Once the positive environment is planted, be sure to water it and tend to it on a regular basis. Some ways to do this is by pairing praise with a visual component.

Color-coded pocket chart cards often work. Point charts can also be effective. Keep in mind:

It has to be more than a simple green light, yellow light, red light system;

It also needs to start the moment students enter the classroom in the morning.

Work Together As A Community

Students need to feel like an included, valuable member of their classroom community. Letting students take part in the classroom helps them feel invested—and it can help you as well! Just like at home or in society, we all have jobs or tasks that need to be completed as a contributing member of a group. The classroom should be no different. Here are a few ways to help students become productive members of your classroom community:

  • Classroom jobs need to be specific and encourage both individuality and collaboration. Perhaps you can assign one student to sharpen pencils at the end of the day. Make sure you provide a job aide so that student knows exactly what is expected while “on the job.”
  • For example, suppose that three students are expected to work collaboratively to straighten the bookshelves. Be sure to provide job aides for student 1, student 2, and student 3. This will prevent excessive talking or arguing.
  • You might also allow students to help in more casual ways, such as assigning group runners for supplies or allowing students to pass out papers or straighten the room.
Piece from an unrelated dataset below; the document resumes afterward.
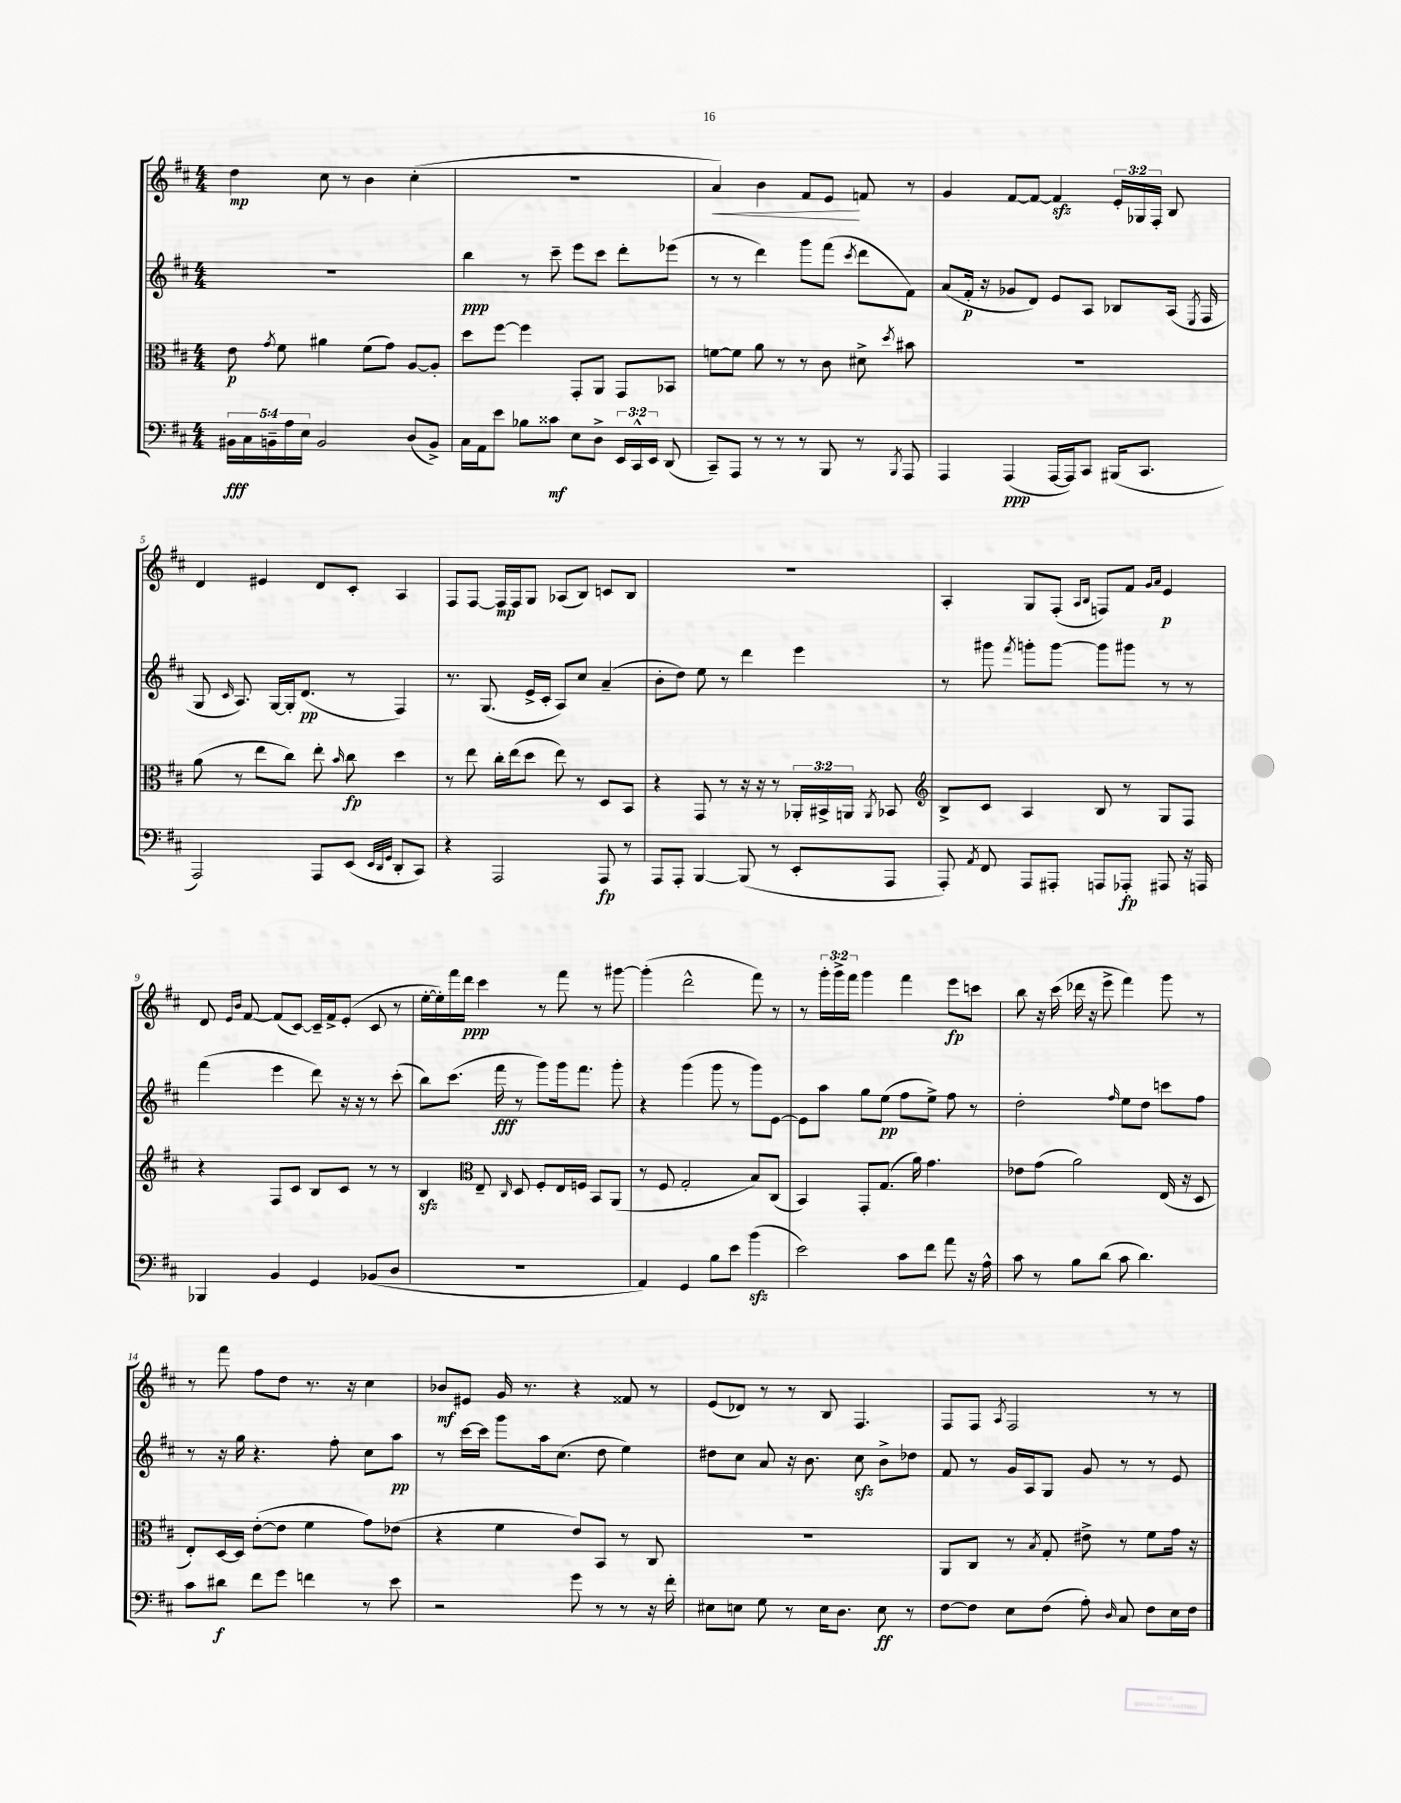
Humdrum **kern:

These tasks can serve as helpful self-esteem builders for a child who often feels left out; however, in order to avoid favoritism, you should note how many times a student helps.
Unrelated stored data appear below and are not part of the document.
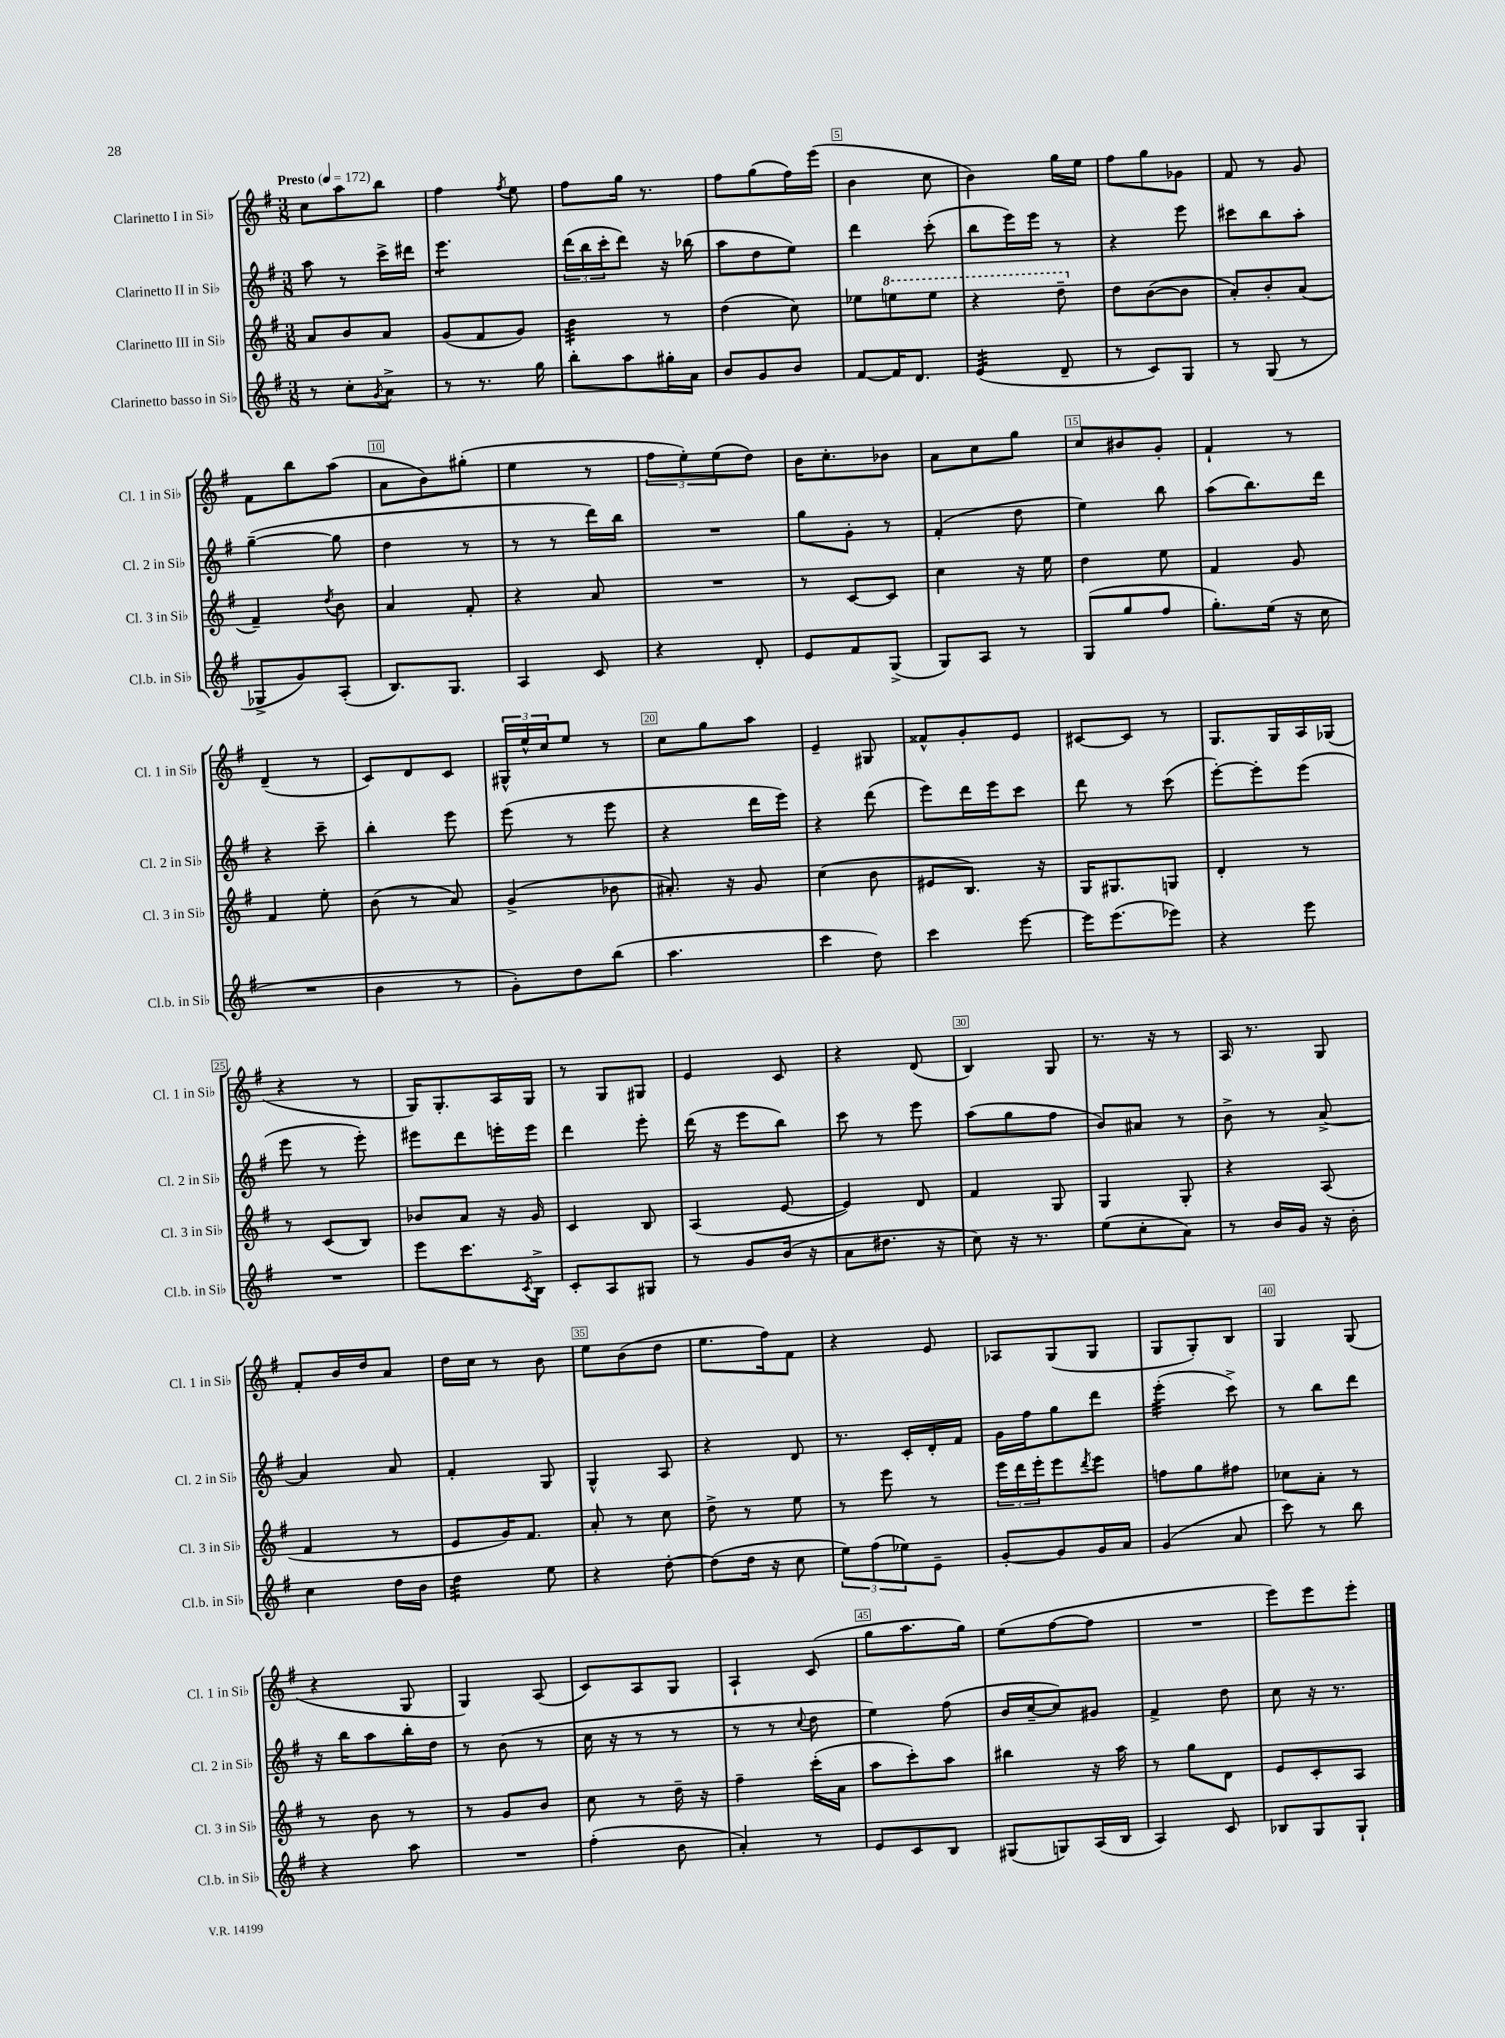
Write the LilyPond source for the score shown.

<<
\new StaffGroup <<
\new Staff = "s0" \with { instrumentName = "Clarinetto I in Sib" shortInstrumentName = "Cl. 1 in Sib" } {
    \clef treble \key g \major \numericTimeSignature \time 3/8 \tempo "Presto" 4 = 172
    c''8 a''8 b''8 |
    fis''4 \acciaccatura { fis''8 } e''8 |
    fis''8 g''16 r8. |
    fis''8 g''8( fis''16) e'''16( |
    b'4 c''8 |
    b'4) g''16 e''16 |
    fis''8 g''8 ges'8 |
    fis'8 r8 g'8 |
    fis'8 b''8 a''8( |
    a'8 b'8) gis''8-.( |
    e''4 r8 |
    \tuplet 3/2 { fis''8 e''8-.) e''8( } d''8) |
    b'16 c''8.-. bes'8 |
    a'8 c''8 g''8 |
    c''8 bis'8 g'8-. |
    fis'4-! r8 |
    d'4--( r8 |
    c'8) d'8 c'8 |
    \tuplet 3/2 { gis16-^ e''16-^ c''16 } e''8 r8 |
    c''8 g''8 a''8 |
    e'4-- gis8 |
    fisis'8-^ g'8-. e'8 |
    cis'8~ cis'8 r8 |
    g8. g16 a16 ges16( |
    r4 r8 |
    g16) g8.-. a16 g16 |
    r8 g8 gis8 |
    e'4 c'8 |
    r4 d'8( |
    b4) g8 |
    r8. r16 r8 |
    a16 r8. g8 |
    fis'8-. b'16 d''16 a'8 |
    d''16 c''16 r8 b'8 |
    e''8 b'8( d''8 |
    e''8. fis''16) fis'8 |
    r4 e'8 |
    aes8 g8( g8 |
    g8 g8-.) b8 |
    g4 g8( |
    r4 g8 |
    g4) a8( |
    c'8) a8 g8 |
    a4-! c'8( |
    g''8 a''8. g''16) |
    e''8( fis''8~ fis''8 |
    R4. |
    e'''8) e'''8 e'''8-. \bar "|." |
}
\new Staff = "s1" \with { instrumentName = "Clarinetto II in Sib" shortInstrumentName = "Cl. 2 in Sib" } {
    \clef treble \key g \major \numericTimeSignature \time 3/8
    a''8 r8 c'''16-> dis'''16 |
    e'''4.:8 |
    \tuplet 3/2 { d'''16( b''16 c'''16-. } d'''8) r16 bes''16( |
    a''8 d''8 e''8) |
    d'''4 c'''8-.( |
    b''8 e'''16) e'''16 r8 |
    r4 e'''8 |
    cis'''8 b''8 a''8-. |
    g''4~--( g''8 |
    d''4 r8 |
    r8 r8 d'''16) b''16 |
    R4. |
    g''8 g'8-. r8 |
    fis'4-.( d''8 |
    e''4) b''8 |
    a''8( b''8.) d'''16 |
    r4 c'''8-- |
    b''4-. e'''8 |
    e'''8( r8 e'''8 |
    r4 d'''16 e'''16) |
    r4 d'''8( |
    e'''8) d'''16 e'''16 c'''8 |
    d'''8 r8 c'''8( |
    e'''8~-.) e'''8-. e'''8( |
    e'''8 r8 e'''8-.) |
    eis'''8 d'''8 e'''16-. e'''16 |
    d'''4 e'''8-. |
    d'''16( r16 e'''8 b''8) |
    c'''8 r8 e'''8 |
    a''8( g''8 fis''8 |
    b'8) ais'8 r8 |
    b'8-> r8 a'8~-> |
    a'4 a'8 |
    fis'4-. g8 |
    g4-^ a8 |
    r4 d'8 |
    r8. c'16-. d'16-. fis'16 |
    g'16 fis''16 g''8 d'''8 |
    e'''4:32-.( c'''8->) |
    r8 b''8 d'''8 |
    r16 b''16 a''8 b''16-. d''16 |
    r8 b'8( r8 |
    c''16 r16 r8 r8 |
    r8 r8 \appoggiatura { c''8 } d''8 |
    e''4) fis''8( |
    b'16 c''16~-- c''8) gis'8 |
    fis'4-> d''8 |
    c''8 r16 r8. \bar "|." |
}
\new Staff = "s2" \with { instrumentName = "Clarinetto III in Sib" shortInstrumentName = "Cl. 3 in Sib" } {
    \clef treble \key g \major \numericTimeSignature \time 3/8
    a'8 b'8 a'8 |
    g'8( fis'8 g'8) |
    b'4:32 r8 |
    d''4( c''8) |
    ees''8 \ottava #1 e'''!8 e'''8 |
    r4 d'''8-- \ottava #0 |
    d''8 b'8~( b'8 |
    a'8-.) b'8-. a'8( |
    fis'4--) \acciaccatura { d''8 } b'8 |
    a'4 fis'8-. |
    r4 a'8 |
    R4. |
    r8 c'8~ c'8 |
    c''4 r16 e''16 |
    d''4 e''8 |
    fis'4 g'8 |
    fis'4 e''8-. |
    b'8( r8 a'8) |
    g'4->( bes'8 |
    ais'8.-.) r16 g'8 |
    c''4( b'8 |
    eis'8 b8.) r16 |
    g16 gis8. g8 |
    d'4-. r8 |
    r8 c'8( b8) |
    bes'8 a'8 r16 g'16 |
    c'4 b8 |
    a4( e'8~ |
    e'4) d'8 |
    fis'4 g8 |
    g4 g8-. |
    r4 a8( |
    fis'4 r8 |
    e'8 g'16) fis'8. |
    a'8-. r8 c''8 |
    d''8-> r8 e''8 |
    r8 e'''8 r8 |
    \tuplet 3/2 { e'''16 d'''16 e'''16-. } e'''8 \acciaccatura { d'''8 } e'''8 |
    f''8 g''8 fis''8 |
    ces''8 a'8-. r8 |
    r8 b'8 r8 |
    r8 g'8 b'8 |
    c''8 r8 d''16-- r16 |
    fis''4-- c'''16-.( a'16 |
    a''8 c'''8-.) a''8 |
    bis''4 r16 a''16 |
    r8 g''8 d'8 |
    e'8 c'8-. a8 \bar "|." |
}
\new Staff = "s3" \with { instrumentName = "Clarinetto basso in Sib" shortInstrumentName = "Cl.b. in Sib" } {
    \clef treble \key g \major \numericTimeSignature \time 3/8
    r8 c''8-. \acciaccatura { g'8 } a'8-> |
    r8 r8. g''16 |
    b''8-. a''8 gis''16-. a'16 |
    b'8 g'8 b'8 |
    fis'8~ fis'16 d'8. |
    e'4:32( d'8-- |
    r8 c'8) g8 |
    r8 g8( r8 |
    ges8-> g'8) a8-.( |
    b8.) g8. |
    a4 c'8 |
    r4 d'8-. |
    e'8 fis'8 g8->( |
    g8) a8 r8 |
    g8( g''8 fis''8 |
    g''8.-.) e''16( r16 c''16 |
    R4. |
    b'4 r8 |
    g'8-.) d''8 b''8( |
    a''4. |
    c'''4 d''8) |
    c'''4 e'''8~ |
    e'''16 e'''8.( ees'''8) |
    r4 e'''8 |
    R4. |
    e'''8 c'''8. \acciaccatura { c'8 } b16-> |
    c'8-. a8 gis8 |
    r8 g'8 b'16( r16 |
    a'8 dis''8. r16 |
    c''8) r16 r8. |
    e''8( c''8-. a'8) |
    r8 b'16 g'16 r16 b'16-. |
    c''4 d''16 b'16 |
    d''4:32 e''8 |
    r4 d''8~-. |
    d''8( d''16 r16 c''8 |
    \tuplet 3/2 { e''8) fis''8( ees''8) } e'8-- |
    g'8~-. g'8 g'16 a'16 |
    g'4( a'8 |
    c'''8) r8 b''8 |
    r4 a''8 |
    R4. |
    fis''4-.( b'8 |
    a'4-.) r8 |
    e'8 c'8 b8 |
    gis8( g8) a16( b16 |
    a4) c'8 |
    bes8 g8 g8-! \bar "|." |
}
>>
>>
\layout { \context { \Score \override BarNumber.break-visibility = ##(#f #t #t) barNumberVisibility = #(every-nth-bar-number-visible 5) \override BarNumber.stencil = #(make-stencil-boxer 0.1 0.3 ly:text-interface::print) } }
All students want to feel included and all students want the fun jobs! Makes sure to regularly rotate jobs as well as provide vacation days. It’s everybody’s classroom, and everybody needs to take ownership.

Teach Success

All students need to be taught the skills necessary for success.

So much time is spent on teaching academic content that we forget that all skills need to be taught. You should teach students the skills needed for success in your classroom. Some often overlooked skills that could be addressed include:

  • Social skills
  • Study skills
  • Self-regulating skills
  • Replacement behavior skills
  • Memory skills
  • Anger management skills

Many issues disappear after a few lessons, but students can benefit greatly if you find small segments of time to teach and model a skill; however, you may need to be creative, since not all students need instruction in the same skill.

Sure, summer is the time most teachers relax and recover from the previous year, but is can also provide much-needed time to plan ahead. This will make the transition back to school less stressful!